Daily Archives: May 11, 2007

I knew moving took effort, but…

Standard

I’m at the MIT media lab at the moment (on one of their laptops, in fact), and this morning I got a chance to try that galvanic skin response thing again. It showed something that I thought might be normal, but I was told was definitely not normal: Every time I voluntarily moved a body part, the graph started jumping upwards. I am told that most people can wave their arms around really heavily and not have it do that. All I had to do was move a leg a little bit or even wiggle my toes.

This did not happen during movements that were more automatic. Rocking did not cause the response to jump upwards. Neither did typing. But those were the only two things that didn’t, and that’s because neither of them were something I just decided on doing and then did, they were both run in the background.

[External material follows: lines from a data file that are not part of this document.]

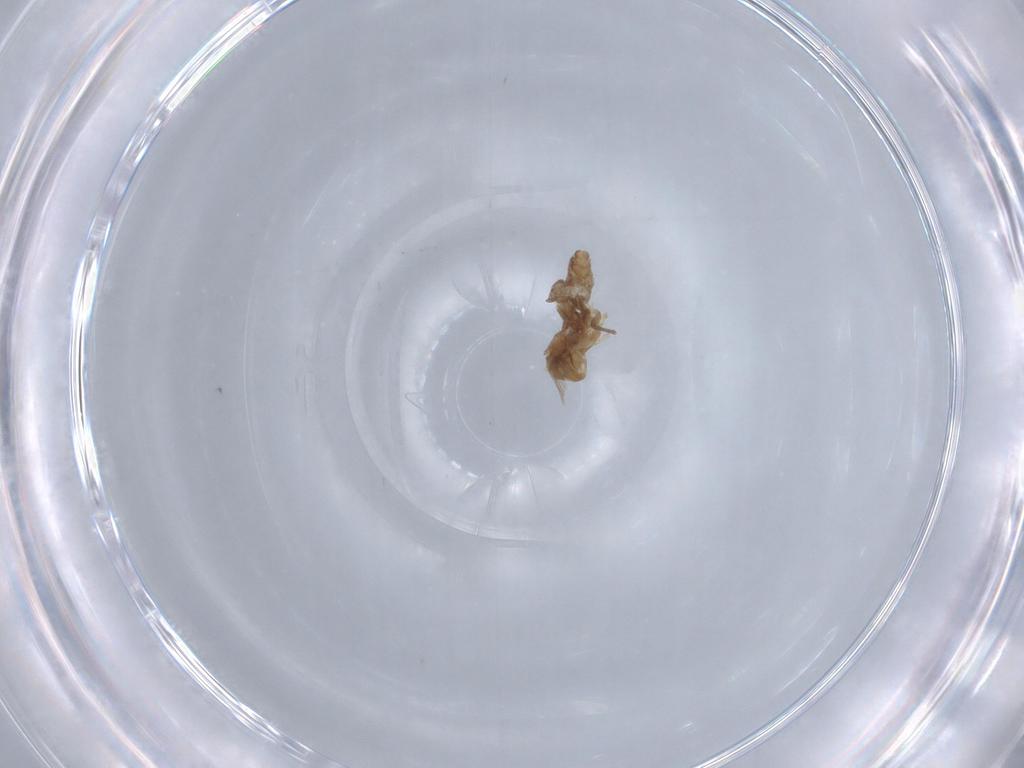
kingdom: Animalia
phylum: Arthropoda
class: Insecta
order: Diptera
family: Chironomidae
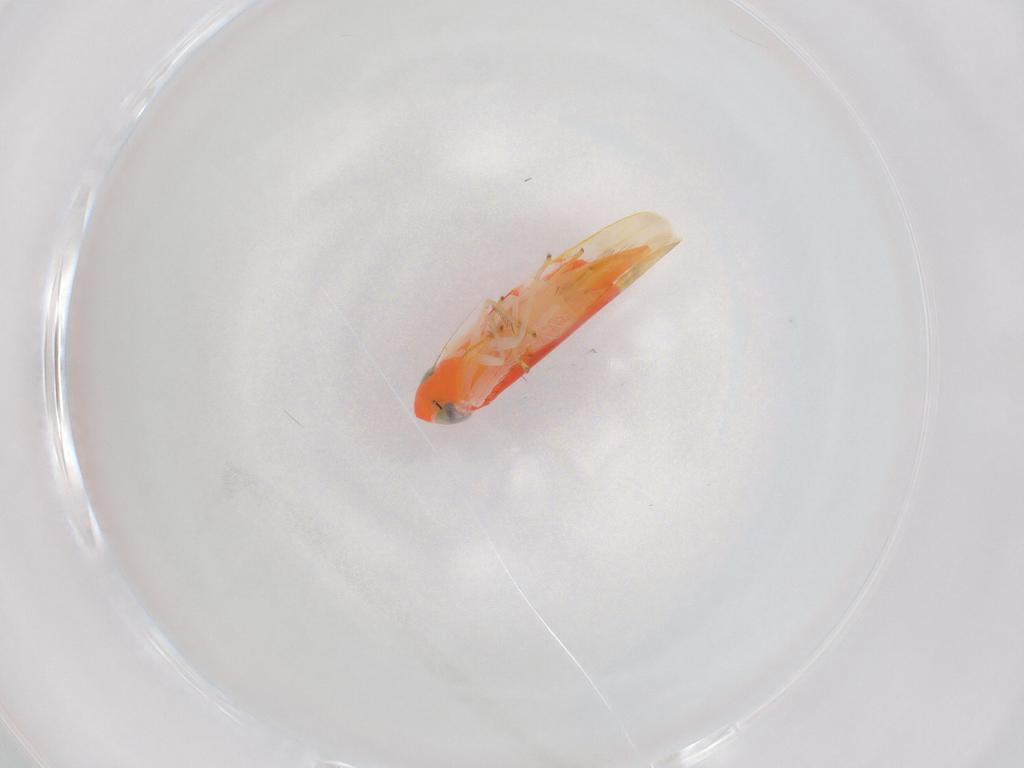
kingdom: Animalia
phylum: Arthropoda
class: Insecta
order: Hemiptera
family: Cicadellidae
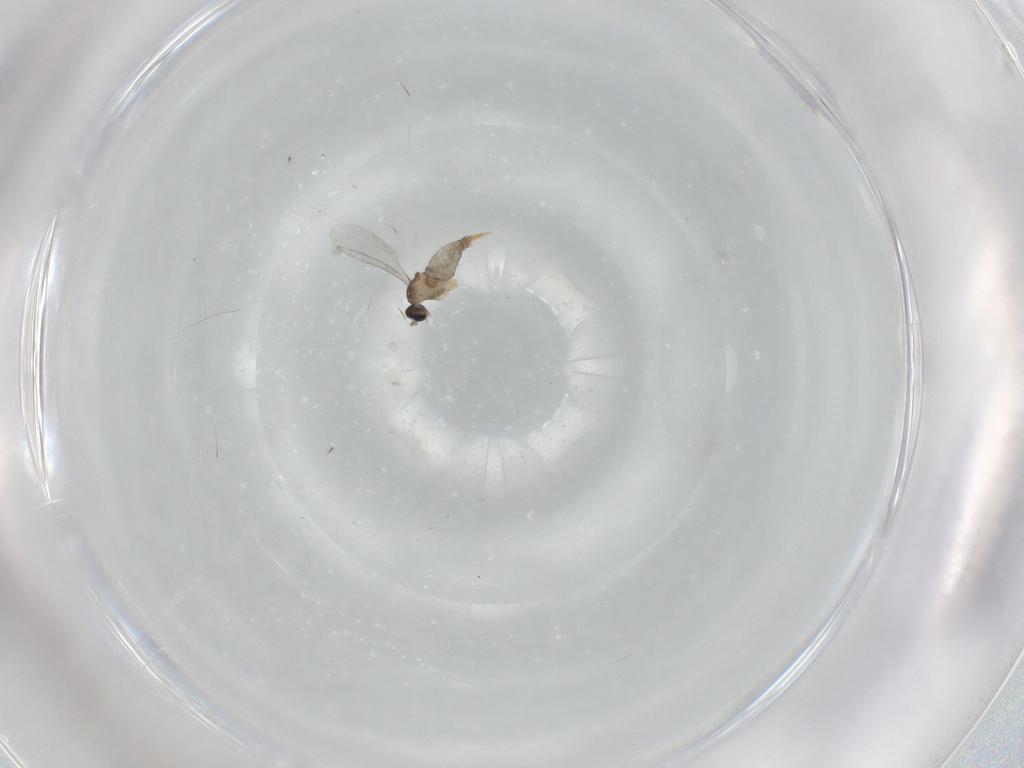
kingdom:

I have known for a long time that my relationship to voluntary movement is not the same as my relationship to automatic movements, that there is in fact quite a large difference between the two, and that I process automatic movements as “background” but don’t process voluntary movements that way. And that most movements for me are not automatic, but require finding the body part and making it move around for me in a fairly laborious way.

In fact, I met Oliver Sacks at Human 2.0 the other day, and this is exactly what he and I talked about. I was explaining to him the lengths I go to to string together automatic movements in order to get through the day, and how difficult voluntary movements are in comparison, and so forth. He told me how much effort a friend of his with Parkinson’s expended in his head just planning everything out like that, and I told him my stork analogy, which he liked.

But we’d just been talking about this. And I didn’t know it was going to show up on any sort of objective measurement of the way I moved. In fact when the things started jumping up, the person was asking what was going on, and I said “It’s just from me moving.” And she said “But you moving shouldn’t make it go up like that, most people can wave their arms around frantically, even wave the hand the electrodes are attached to, and nothing like that happens.”

So apparently there is an objectively verifiable measure of the amount of effort I put into even very simple voluntary motions, and also of the fact that the motions of typing and rocking (and presumably other automatic movements that have not yet happened while I was attached to the sensors) are not doing that to me at all.